Goal of the exercise -
Among the lines below, restate word for word only those from the line with "ring mcp: (189, 273)" through the line with "middle mcp: (1067, 433)", with both end lines kept.

Records -
◆ ◆ ◆ ◆ ◆

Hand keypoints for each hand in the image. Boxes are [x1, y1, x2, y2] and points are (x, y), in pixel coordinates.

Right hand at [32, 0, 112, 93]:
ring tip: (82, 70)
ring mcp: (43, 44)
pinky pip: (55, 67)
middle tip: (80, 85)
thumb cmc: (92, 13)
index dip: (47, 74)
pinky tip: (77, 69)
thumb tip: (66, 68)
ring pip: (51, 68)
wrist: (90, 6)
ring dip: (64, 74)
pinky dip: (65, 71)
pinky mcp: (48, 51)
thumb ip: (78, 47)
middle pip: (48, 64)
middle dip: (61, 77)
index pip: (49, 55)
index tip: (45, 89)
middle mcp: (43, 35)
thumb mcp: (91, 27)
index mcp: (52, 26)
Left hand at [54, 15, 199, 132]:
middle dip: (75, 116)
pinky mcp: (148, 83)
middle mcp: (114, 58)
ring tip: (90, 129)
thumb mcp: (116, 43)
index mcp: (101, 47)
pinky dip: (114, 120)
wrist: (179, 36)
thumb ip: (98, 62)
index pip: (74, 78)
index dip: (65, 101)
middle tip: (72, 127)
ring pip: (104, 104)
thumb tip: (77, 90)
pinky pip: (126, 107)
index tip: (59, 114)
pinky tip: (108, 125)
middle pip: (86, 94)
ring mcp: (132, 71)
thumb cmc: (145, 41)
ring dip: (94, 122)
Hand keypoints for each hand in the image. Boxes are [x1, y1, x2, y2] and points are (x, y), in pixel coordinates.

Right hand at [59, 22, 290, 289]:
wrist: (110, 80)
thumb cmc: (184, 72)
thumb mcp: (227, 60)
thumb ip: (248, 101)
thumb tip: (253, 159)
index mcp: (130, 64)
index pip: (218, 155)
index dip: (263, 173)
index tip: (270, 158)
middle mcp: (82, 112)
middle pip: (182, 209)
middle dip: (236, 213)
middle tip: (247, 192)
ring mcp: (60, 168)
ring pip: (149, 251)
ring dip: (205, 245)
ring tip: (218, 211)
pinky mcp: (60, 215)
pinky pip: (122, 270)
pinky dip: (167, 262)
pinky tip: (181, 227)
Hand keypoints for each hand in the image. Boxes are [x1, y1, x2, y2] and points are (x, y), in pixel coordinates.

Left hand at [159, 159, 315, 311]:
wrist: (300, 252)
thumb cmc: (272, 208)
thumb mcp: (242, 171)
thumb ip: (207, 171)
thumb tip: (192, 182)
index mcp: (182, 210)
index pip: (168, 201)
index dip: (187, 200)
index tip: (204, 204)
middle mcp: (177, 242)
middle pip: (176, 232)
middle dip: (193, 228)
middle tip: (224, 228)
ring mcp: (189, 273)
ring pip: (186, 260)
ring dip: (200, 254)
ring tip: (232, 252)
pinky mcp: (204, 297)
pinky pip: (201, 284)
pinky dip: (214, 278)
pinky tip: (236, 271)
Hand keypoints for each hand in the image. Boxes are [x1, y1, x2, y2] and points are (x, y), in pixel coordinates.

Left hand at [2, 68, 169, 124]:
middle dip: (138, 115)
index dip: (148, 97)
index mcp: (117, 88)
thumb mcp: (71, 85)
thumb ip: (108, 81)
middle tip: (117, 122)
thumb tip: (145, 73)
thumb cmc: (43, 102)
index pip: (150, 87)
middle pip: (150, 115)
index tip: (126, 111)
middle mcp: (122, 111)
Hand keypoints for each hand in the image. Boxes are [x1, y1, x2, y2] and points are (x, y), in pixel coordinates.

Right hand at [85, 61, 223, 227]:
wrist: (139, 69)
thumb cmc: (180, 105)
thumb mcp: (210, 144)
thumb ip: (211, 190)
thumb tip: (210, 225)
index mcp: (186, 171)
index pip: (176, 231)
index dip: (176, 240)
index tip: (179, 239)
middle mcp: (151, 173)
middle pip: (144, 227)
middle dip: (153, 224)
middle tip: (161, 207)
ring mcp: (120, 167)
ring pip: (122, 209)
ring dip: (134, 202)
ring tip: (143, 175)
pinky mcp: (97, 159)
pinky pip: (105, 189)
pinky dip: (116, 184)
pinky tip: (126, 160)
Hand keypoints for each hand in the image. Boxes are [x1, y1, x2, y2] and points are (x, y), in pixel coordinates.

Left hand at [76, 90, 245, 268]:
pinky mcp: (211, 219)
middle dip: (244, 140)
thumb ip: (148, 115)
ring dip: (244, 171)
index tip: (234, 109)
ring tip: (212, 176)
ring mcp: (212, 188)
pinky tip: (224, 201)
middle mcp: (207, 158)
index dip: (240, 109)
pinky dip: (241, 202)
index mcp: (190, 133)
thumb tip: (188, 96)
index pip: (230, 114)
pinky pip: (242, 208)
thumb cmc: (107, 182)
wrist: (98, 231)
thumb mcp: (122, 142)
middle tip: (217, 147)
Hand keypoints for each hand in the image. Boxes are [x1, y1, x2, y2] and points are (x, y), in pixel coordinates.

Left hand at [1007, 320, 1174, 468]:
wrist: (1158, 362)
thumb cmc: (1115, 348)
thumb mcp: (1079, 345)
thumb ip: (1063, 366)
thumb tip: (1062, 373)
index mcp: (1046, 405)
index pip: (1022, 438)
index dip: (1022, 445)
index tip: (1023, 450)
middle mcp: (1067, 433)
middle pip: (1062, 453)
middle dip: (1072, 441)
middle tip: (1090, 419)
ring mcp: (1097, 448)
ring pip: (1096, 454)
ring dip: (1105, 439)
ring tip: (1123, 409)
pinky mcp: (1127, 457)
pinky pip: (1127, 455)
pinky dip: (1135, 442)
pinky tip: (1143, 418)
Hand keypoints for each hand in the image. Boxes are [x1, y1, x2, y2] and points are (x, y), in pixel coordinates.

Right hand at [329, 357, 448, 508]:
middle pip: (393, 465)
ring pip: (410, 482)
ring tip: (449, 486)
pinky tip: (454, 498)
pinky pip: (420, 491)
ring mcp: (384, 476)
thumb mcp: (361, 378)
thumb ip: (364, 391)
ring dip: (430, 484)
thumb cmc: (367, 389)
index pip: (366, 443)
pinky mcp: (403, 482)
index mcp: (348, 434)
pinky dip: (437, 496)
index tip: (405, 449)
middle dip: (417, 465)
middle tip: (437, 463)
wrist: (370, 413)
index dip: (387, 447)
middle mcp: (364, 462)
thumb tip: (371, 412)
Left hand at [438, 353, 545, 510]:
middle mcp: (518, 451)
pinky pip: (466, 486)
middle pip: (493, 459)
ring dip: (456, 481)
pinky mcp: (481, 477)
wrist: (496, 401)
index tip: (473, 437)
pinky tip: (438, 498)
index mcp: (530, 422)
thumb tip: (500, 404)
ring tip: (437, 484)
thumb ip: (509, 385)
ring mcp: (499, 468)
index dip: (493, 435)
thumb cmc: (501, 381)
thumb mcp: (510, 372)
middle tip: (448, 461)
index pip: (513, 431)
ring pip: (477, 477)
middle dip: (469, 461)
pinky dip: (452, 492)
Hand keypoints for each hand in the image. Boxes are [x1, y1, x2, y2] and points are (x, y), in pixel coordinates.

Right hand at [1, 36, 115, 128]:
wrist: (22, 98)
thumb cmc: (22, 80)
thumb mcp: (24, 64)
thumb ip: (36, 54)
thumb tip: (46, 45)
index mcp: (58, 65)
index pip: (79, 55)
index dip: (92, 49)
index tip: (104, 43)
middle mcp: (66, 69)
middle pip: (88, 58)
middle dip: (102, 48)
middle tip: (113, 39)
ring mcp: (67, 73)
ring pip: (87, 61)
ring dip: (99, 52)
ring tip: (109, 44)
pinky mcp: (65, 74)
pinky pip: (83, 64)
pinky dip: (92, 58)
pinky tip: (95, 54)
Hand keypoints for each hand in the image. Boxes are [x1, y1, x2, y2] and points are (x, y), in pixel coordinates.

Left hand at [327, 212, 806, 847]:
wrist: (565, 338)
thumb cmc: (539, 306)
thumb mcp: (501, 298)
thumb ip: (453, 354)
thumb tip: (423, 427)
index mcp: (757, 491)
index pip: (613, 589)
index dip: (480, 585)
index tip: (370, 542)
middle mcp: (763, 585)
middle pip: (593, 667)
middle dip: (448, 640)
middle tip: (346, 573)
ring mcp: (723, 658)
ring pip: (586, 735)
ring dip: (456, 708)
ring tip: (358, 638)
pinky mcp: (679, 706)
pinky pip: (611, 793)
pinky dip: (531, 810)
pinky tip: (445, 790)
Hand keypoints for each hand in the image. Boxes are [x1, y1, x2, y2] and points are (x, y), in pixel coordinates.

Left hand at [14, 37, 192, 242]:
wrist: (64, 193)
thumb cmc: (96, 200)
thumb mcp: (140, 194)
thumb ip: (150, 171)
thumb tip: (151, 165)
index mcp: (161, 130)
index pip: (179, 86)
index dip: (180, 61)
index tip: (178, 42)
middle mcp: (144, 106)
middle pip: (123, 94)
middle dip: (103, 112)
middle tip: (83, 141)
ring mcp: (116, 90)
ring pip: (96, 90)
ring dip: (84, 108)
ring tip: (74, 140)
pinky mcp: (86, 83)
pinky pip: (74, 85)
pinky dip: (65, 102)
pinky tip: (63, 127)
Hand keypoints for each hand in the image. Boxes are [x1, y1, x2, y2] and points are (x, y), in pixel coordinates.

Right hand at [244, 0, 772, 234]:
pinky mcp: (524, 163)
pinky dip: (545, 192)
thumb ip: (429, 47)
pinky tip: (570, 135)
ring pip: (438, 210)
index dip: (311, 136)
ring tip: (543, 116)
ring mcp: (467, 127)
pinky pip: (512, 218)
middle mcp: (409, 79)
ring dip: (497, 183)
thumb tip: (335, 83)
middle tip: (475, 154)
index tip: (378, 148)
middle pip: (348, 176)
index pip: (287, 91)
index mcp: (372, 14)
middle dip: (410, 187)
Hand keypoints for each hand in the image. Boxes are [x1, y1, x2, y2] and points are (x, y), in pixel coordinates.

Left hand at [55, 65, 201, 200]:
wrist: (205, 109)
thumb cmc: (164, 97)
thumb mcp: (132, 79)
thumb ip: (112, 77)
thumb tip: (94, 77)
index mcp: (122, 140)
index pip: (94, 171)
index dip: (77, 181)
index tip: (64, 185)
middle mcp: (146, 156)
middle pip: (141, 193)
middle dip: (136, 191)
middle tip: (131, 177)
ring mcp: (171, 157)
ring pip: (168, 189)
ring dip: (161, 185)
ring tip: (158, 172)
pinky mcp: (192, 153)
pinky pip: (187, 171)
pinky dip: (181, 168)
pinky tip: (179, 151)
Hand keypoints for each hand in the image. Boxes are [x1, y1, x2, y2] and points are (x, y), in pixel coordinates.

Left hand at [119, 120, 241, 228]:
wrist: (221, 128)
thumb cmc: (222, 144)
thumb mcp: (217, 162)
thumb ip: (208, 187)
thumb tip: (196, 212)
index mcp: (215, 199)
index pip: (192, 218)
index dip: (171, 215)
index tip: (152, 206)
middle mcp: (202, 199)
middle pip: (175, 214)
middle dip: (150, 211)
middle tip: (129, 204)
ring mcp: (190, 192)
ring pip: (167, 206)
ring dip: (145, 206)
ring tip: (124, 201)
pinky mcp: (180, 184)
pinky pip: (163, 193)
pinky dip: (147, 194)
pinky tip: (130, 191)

◆ ◆ ◆ ◆ ◆

Exercise output -
ring mcp: (189, 273)
ring pip: (186, 260)
ring dip: (200, 254)
ring tip: (232, 252)
pinky mcp: (204, 297)
pinky pip: (201, 284)
pinky dip: (214, 278)
pinky tip: (236, 271)
Hand keypoints for each hand in the image. Boxes are [x1, y1, x2, y2] and points are (x, y), in pixel coordinates.

Left hand at [2, 68, 169, 124]:
middle dip: (138, 115)
index dip: (148, 97)
index mcp: (117, 88)
thumb mcp: (71, 85)
thumb ip: (108, 81)
middle tip: (117, 122)
thumb tip: (145, 73)
thumb cmc: (43, 102)
index pip: (150, 87)
middle pip: (150, 115)
index tip: (126, 111)
middle mcp: (122, 111)
Hand keypoints for each hand in the image. Boxes are [x1, y1, x2, y2] and points are (x, y), in pixel coordinates.

Right hand at [85, 61, 223, 227]:
wrist: (139, 69)
thumb cmc: (180, 105)
thumb mcp: (210, 144)
thumb ip: (211, 190)
thumb tip: (210, 225)
index mcp: (186, 171)
index pip: (176, 231)
index dip: (176, 240)
index tip: (179, 239)
middle mcp: (151, 173)
middle pip: (144, 227)
middle dip: (153, 224)
middle tip: (161, 207)
ring mcp: (120, 167)
ring pip: (122, 209)
ring dip: (134, 202)
ring tip: (143, 175)
pinky mcp: (97, 159)
pinky pip: (105, 189)
pinky dip: (116, 184)
pinky tip: (126, 160)
Hand keypoints for each hand in the image. Boxes are [x1, y1, x2, y2] and points are (x, y), in pixel coordinates.

Left hand at [76, 90, 245, 268]:
pinky mcp: (211, 219)
middle dip: (244, 140)
thumb ip: (148, 115)
ring dip: (244, 171)
index tip: (234, 109)
ring tip: (212, 176)
ring mcp: (212, 188)
pinky tip: (224, 201)
middle mcp: (207, 158)
index dip: (240, 109)
pinky dip: (241, 202)
index mcp: (190, 133)
thumb tip: (188, 96)
index pip: (230, 114)
pinky pip: (242, 208)
thumb cmc: (107, 182)
wrist: (98, 231)
thumb mcp: (122, 142)
middle tip: (217, 147)
Hand keypoints for each hand in the image. Boxes are [x1, y1, x2, y2] and points are (x, y), in pixel coordinates.

Left hand at [1007, 320, 1174, 468]:
wrist: (1158, 362)
thumb cmc: (1115, 348)
thumb mcp: (1079, 345)
thumb ip: (1063, 366)
thumb tip: (1062, 373)
index mcp: (1046, 405)
index pip: (1022, 438)
index dip: (1022, 445)
index tip: (1023, 450)
middle mcp: (1067, 433)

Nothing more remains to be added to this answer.